Within an hour of the new charges being announced on Tuesday, Farage posted again: “The Southport attacker has now been charged with terrorism offences. Perhaps I was right all along.”

But the stabbings are still being treated as a non-terror incident, for the reasons explained above. And it remains untrue that the suspect is a migrant or arrived by small boat.

The claim that the truth was being withheld from the public is more complex, also for the reasons set out above – namely that the details of ongoing criminal investigations are necessarily kept out of the public domain due to the risk of prejudicing any future trial.


Are contempt of court laws in need of reform?

The 1981 Contempt of Court Act criminalises publications that create a substantial risk that the course of justice will be seriously prejudiced. It aims to guarantee a fair trial by ensuring that when jurors hear a case they decide it solely on what they hear in the courtroom and not based on external reports or speculation. It involves a delicate balance between the right to a fair trial and the right to freedom of expression.

While it is perhaps most commonly associated with newspapers and TV, the law extends to any publication, including by members of the public and politicians. When the then home secretary, Suella Braverman, defended the police after a firearms officer was charged with the murder of Chris Kaba (he was later acquitted), an emergency legal hearing was held to address concerns about prejudicing the coming trial, although no charges were brought for contempt and the trial went ahead. 
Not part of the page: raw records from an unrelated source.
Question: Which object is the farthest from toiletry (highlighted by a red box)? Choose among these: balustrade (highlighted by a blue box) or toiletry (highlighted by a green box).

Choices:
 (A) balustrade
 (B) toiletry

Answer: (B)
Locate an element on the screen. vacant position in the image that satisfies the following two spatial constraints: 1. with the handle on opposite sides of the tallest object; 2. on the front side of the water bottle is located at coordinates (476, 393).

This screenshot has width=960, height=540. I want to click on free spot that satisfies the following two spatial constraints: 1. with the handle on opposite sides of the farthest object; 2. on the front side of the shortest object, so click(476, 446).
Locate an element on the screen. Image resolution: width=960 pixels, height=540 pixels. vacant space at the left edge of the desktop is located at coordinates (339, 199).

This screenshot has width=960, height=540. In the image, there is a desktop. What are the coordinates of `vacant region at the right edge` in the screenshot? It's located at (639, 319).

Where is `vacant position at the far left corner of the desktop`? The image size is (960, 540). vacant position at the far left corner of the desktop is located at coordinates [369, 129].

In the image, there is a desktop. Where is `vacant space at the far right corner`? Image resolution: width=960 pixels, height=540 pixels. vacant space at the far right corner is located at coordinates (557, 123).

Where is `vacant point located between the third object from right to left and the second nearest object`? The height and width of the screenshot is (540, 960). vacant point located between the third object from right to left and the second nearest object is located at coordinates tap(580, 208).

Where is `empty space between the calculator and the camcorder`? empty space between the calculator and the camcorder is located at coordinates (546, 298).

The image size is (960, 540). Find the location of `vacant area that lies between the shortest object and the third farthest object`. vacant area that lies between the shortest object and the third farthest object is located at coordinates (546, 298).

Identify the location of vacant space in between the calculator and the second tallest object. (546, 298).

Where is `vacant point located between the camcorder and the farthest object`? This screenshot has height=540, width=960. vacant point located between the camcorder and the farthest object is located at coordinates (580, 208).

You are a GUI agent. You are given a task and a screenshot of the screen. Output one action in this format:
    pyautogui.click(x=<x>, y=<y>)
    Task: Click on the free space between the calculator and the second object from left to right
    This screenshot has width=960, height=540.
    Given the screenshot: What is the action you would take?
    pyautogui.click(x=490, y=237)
Contempt of court laws kick in when proceedings are active, which means after a suspect has been arrested. This explains why after major incidents there can sometimes be an initial barrage of information about the suspect before it goes quiet. This is sometimes wrongly construed as a conspiracy of silence by people commenting on social media.
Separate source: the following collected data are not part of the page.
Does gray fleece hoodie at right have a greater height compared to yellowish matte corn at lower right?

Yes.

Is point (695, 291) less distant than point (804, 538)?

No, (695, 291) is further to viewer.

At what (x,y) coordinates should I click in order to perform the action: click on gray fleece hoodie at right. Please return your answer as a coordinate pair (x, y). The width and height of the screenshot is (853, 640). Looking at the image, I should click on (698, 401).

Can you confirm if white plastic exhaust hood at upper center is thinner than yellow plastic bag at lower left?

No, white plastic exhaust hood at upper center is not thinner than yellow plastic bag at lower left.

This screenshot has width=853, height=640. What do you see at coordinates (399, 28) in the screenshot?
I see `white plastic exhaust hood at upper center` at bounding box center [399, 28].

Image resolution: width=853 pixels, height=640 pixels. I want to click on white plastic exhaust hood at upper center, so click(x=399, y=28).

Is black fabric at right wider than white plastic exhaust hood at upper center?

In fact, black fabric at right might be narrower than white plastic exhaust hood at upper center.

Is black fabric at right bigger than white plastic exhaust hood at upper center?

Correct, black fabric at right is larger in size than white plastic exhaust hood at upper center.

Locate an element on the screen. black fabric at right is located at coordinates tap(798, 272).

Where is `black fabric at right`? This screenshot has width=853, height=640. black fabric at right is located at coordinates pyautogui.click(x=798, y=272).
There are concerns that the law on contempt is too restrictive, and the Law Commission is consulting on whether it should be changed. Hall, the independent reviewer of terrorism laws, said he had written to the commission to say “it’s important for trust and public confidence that more information is made available”. He said the alternative was that “if there is an information gap, particularly in the mainstream media, then there are other voices, particularly in social media, who will try and fill it”.

Change in the law notwithstanding, he said the government and police should provide the information that they could, and not “fall into the trap of saying we can only say zilch because there’s criminal proceedings. Quite often there’s quite a fair amount of information that can be put into the public domain [without seriously prejudicing proceedings].” 


Could the charges and subsequent claims trigger unrest?

Concerns about further unrest are very real. The Guardian understands that about 2,000 public order officers – riot police – have been placed on standby this week to respond to any signs of trouble.

It is barely three months since the worst civil disorder in England since 2011, and police chiefs are aware of how quickly and unpredictably violence can spread. The atmosphere in Southport and nearby Liverpool, in particular, remains febrile.

The huge number of people iwho have been arrested and charged over the unrest – 1,590 arrested and 1,015 charged, as of this week – may act as some deterrent but police will be braced for further disorder, particularly given the increased antisocial behaviour often seen at this time of year, around Halloween and Bonfire Night.

There is also concern about claims of “two-tier policing” propagated by some commentators who suggest – without evidence – that rightwing protesters and rioters are treated more harshly.